**INFORMATION:**

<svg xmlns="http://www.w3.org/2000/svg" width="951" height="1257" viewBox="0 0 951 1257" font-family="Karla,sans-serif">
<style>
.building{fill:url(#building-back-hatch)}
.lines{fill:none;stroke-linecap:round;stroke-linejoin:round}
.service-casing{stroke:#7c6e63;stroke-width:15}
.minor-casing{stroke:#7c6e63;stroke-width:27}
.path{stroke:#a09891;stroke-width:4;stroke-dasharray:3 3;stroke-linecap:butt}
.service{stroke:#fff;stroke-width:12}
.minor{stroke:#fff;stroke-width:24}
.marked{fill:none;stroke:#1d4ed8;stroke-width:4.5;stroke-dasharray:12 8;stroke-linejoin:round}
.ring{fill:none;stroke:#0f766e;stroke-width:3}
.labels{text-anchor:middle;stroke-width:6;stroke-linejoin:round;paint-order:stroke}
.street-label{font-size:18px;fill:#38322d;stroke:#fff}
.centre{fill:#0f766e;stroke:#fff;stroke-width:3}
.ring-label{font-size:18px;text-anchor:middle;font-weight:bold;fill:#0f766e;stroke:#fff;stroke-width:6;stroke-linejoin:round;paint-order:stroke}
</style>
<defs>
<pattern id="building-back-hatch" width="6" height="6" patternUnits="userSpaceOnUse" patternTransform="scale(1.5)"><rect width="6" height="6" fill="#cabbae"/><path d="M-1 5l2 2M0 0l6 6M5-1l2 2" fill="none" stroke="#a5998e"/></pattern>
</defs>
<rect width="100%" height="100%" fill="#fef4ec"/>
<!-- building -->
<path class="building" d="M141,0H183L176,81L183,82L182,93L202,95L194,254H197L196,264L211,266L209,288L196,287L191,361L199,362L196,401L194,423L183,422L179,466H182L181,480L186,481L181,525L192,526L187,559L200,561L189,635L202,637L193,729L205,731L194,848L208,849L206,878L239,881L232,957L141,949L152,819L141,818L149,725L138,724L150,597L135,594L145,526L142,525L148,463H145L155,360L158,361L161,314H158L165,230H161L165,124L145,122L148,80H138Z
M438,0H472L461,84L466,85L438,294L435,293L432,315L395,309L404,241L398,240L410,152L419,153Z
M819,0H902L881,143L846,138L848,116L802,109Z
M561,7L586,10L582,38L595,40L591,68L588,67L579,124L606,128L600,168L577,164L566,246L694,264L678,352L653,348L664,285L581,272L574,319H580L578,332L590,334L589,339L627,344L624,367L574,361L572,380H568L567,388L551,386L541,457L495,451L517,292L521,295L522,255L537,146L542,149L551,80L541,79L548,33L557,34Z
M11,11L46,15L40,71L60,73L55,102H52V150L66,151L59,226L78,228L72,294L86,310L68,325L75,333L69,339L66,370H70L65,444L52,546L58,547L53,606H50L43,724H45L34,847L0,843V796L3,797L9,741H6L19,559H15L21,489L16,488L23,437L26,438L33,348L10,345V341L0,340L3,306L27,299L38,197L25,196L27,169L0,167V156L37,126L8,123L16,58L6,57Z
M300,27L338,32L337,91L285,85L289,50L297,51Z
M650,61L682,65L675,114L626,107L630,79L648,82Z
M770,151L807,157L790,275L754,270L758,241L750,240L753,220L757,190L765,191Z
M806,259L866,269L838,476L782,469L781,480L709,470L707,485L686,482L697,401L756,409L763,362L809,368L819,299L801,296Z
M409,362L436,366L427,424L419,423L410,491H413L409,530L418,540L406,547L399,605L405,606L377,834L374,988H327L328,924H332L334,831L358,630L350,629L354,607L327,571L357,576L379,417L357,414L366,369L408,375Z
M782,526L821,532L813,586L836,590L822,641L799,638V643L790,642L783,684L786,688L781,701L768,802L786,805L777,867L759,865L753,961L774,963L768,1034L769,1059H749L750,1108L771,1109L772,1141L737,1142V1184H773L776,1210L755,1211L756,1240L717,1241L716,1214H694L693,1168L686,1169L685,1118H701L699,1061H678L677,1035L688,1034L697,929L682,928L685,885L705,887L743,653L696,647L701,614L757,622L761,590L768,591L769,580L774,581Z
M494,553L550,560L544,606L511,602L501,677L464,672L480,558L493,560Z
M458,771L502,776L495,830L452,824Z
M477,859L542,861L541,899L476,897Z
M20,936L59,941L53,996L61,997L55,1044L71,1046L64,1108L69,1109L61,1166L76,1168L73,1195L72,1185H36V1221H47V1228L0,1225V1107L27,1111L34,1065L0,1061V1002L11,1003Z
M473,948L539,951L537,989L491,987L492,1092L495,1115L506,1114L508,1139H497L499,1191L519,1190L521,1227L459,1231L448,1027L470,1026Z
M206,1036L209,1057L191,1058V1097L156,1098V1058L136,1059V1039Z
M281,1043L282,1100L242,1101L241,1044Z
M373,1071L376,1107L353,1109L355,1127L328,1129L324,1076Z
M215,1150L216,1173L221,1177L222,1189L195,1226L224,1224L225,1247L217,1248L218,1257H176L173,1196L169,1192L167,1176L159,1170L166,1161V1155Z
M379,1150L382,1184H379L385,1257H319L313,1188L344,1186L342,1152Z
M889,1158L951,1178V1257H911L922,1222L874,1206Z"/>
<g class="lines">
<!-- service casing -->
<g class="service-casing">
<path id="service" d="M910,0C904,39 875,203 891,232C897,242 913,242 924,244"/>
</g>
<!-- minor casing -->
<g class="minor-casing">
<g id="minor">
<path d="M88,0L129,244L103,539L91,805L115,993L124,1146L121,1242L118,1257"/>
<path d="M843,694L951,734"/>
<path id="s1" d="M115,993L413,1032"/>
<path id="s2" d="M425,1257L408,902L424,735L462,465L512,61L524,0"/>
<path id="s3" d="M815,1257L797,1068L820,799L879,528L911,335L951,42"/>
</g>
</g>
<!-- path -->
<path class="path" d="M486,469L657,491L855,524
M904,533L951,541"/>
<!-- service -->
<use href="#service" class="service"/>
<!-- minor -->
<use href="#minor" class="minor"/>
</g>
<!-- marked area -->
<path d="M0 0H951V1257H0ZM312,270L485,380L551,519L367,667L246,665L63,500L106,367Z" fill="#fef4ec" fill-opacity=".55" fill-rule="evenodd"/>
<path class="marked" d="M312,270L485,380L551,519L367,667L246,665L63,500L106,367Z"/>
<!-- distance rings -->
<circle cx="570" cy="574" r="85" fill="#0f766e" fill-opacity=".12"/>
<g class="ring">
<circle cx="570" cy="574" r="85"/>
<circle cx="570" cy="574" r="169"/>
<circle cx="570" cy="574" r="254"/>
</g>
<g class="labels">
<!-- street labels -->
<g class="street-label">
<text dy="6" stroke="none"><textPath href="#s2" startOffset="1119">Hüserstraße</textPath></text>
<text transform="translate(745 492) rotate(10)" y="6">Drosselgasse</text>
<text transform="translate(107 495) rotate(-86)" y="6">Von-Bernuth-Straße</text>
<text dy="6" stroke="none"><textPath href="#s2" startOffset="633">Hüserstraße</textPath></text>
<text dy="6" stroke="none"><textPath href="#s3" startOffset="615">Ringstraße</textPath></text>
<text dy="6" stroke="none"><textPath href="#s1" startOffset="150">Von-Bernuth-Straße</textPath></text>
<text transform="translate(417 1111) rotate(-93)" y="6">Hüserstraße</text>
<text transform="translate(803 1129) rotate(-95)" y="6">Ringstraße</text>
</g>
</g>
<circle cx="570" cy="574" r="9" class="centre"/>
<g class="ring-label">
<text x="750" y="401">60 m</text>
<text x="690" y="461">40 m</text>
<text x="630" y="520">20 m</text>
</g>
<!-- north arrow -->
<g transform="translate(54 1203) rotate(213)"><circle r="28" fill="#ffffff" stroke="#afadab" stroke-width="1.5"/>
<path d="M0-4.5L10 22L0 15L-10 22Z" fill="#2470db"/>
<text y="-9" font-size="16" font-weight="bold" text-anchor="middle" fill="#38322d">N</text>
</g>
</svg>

**WORK REQUEST:** Pull out all lines containing the word "linecap" from the entries above.

**TASK OUTPUT:**
.lines{fill:none;stroke-linecap:round;stroke-linejoin:round}
.path{stroke:#a09891;stroke-width:4;stroke-dasharray:3 3;stroke-linecap:butt}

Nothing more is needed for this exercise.